**EXERCISE:**
Count the lines in the records below that contain the word "than", and give only the number.

*** Begin section ***

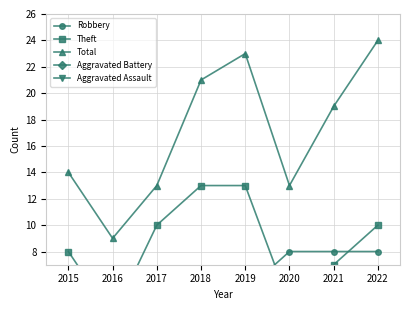

Rank the categories by Robbery value from lowest to highest.

2017, 2018, 2015, 2019, 2016, 2020, 2021, 2022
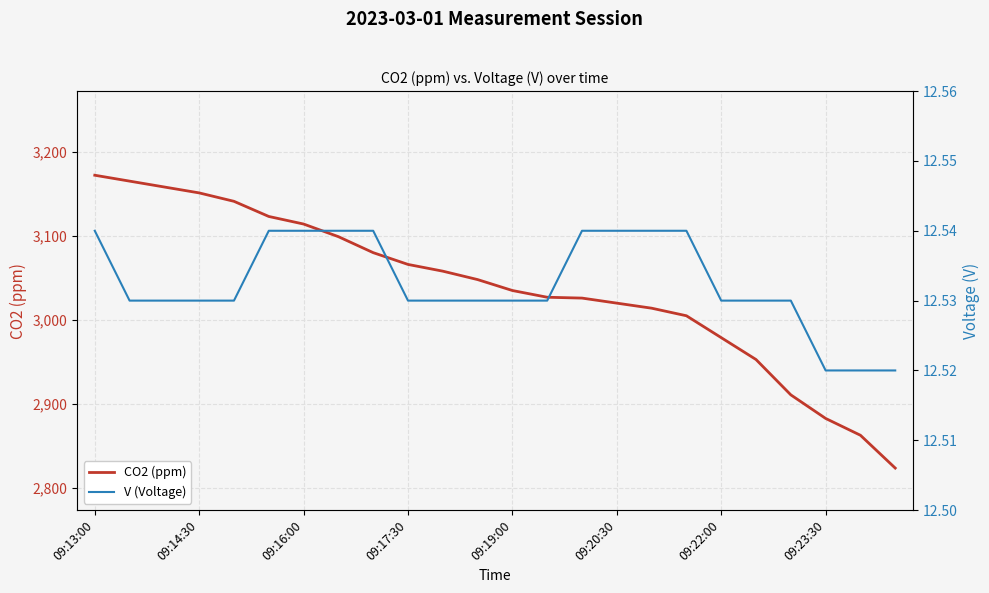

True or false: CO2 (ppm) has a value of 5029 at 09:22:00.

False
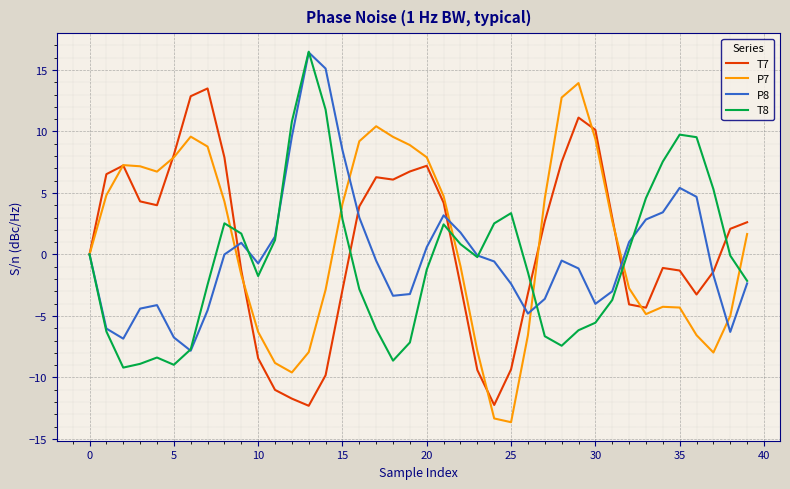

What is the smallest value displayed?

-13.6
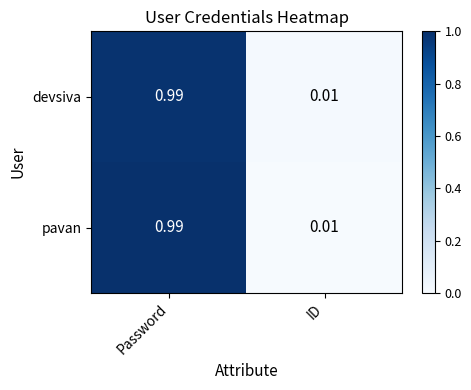

Is the value of pavan at ID greater than the value of devsiva at Password?

No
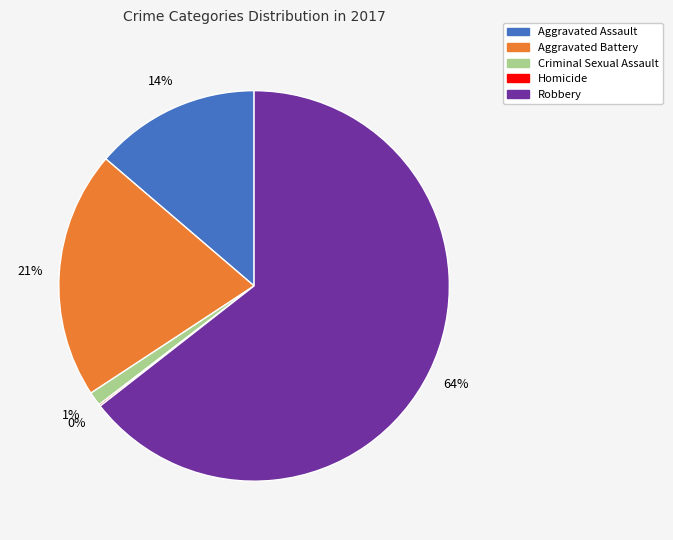

Is the sum of Aggravated Battery and Criminal Sexual Assault greater than half?

No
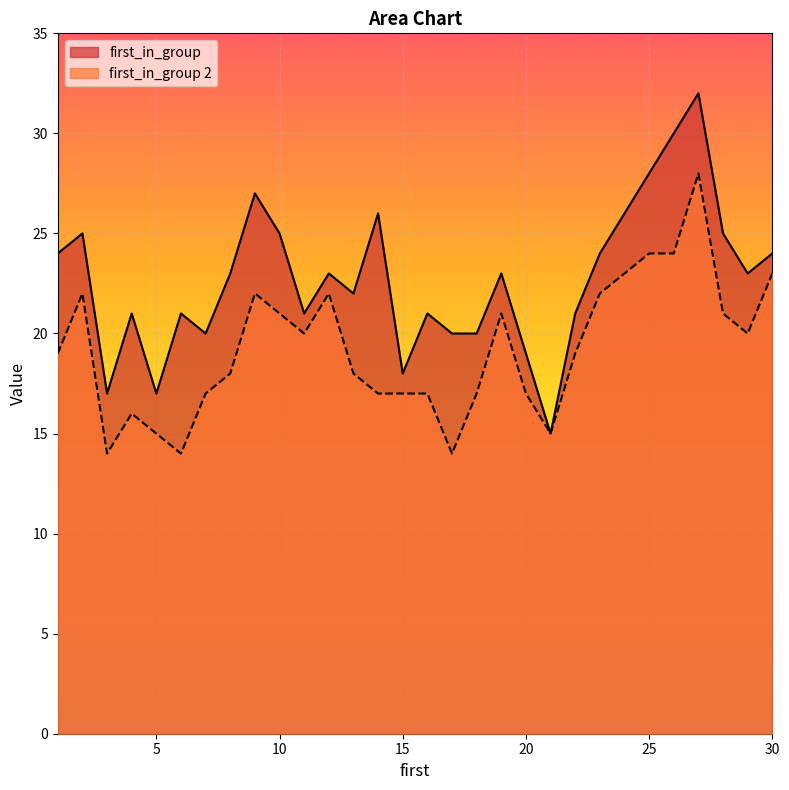

Reading left to right, extract all data points from this chart.

first_in_group: 24	25	17	21	17	21	20	23	27	25	21	23	22	26	18	21	20	20	23	19	15	21	24	26	28	30	32	25	23	24
first_in_group 2: 19	22	14	16	15	14	17	18	22	21	20	22	18	17	17	17	14	17	21	17	15	19	22	23	24	24	28	21	20	23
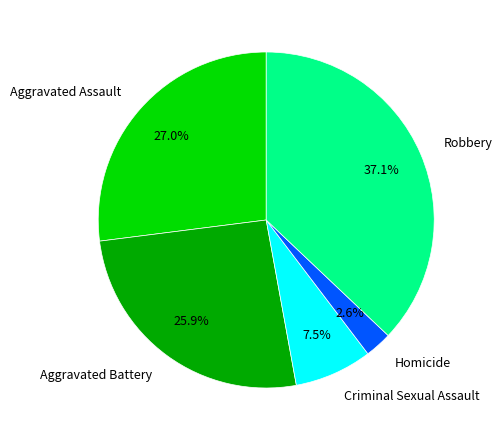

Is it true that Aggravated Assault is 27% of the pie?

True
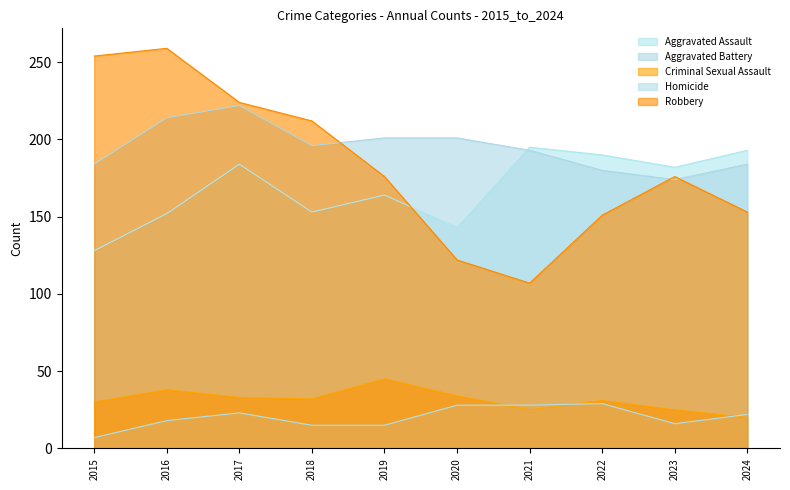

Rank the categories by Aggravated Assault value from lowest to highest.

2015, 2020, 2016, 2018, 2019, 2023, 2017, 2022, 2024, 2021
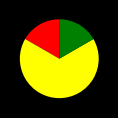

Count the number of slices in the pie.

3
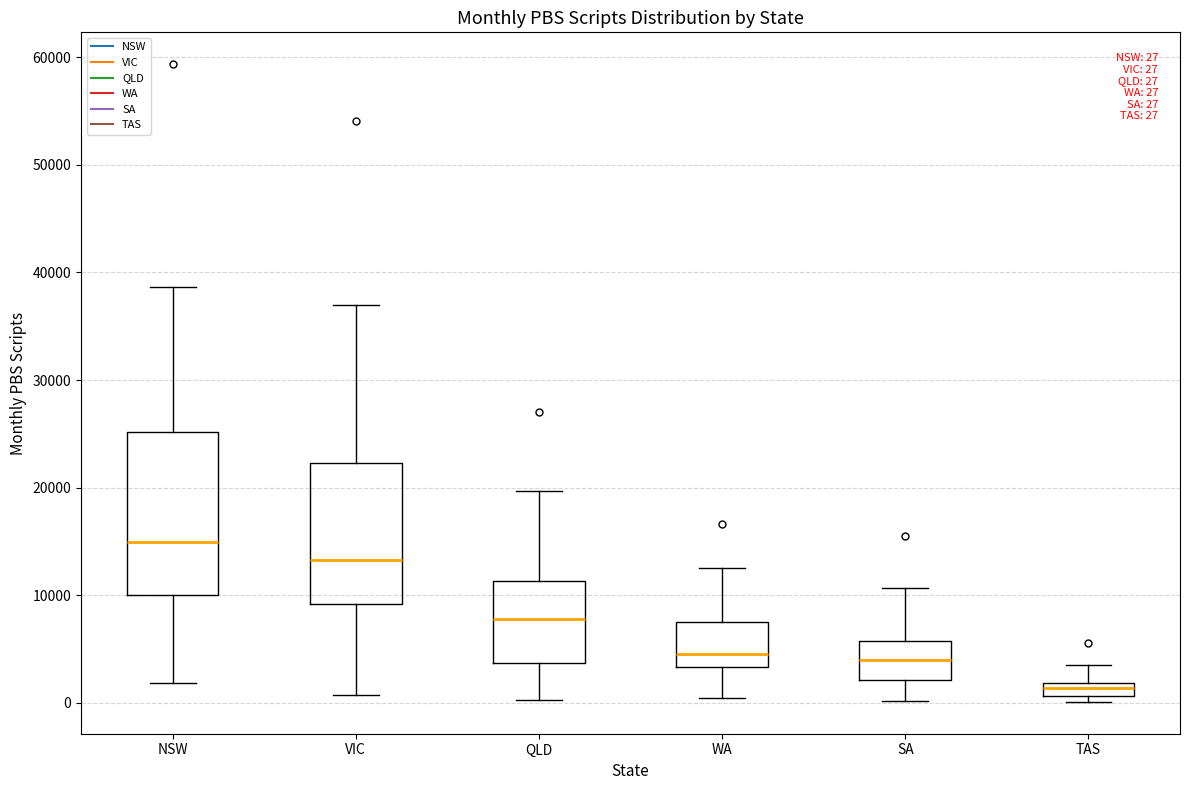

Comparing the boxes themselves (not the whiskers), which one is the tallest?

NSW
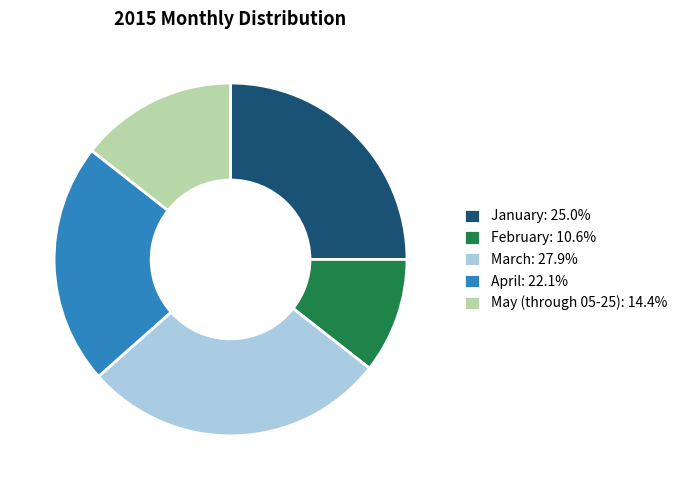

Approximately how many times larger is the value at February compared to March?

0.4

*** End section ***

**SOLUTION FOR THIS TASK:**
2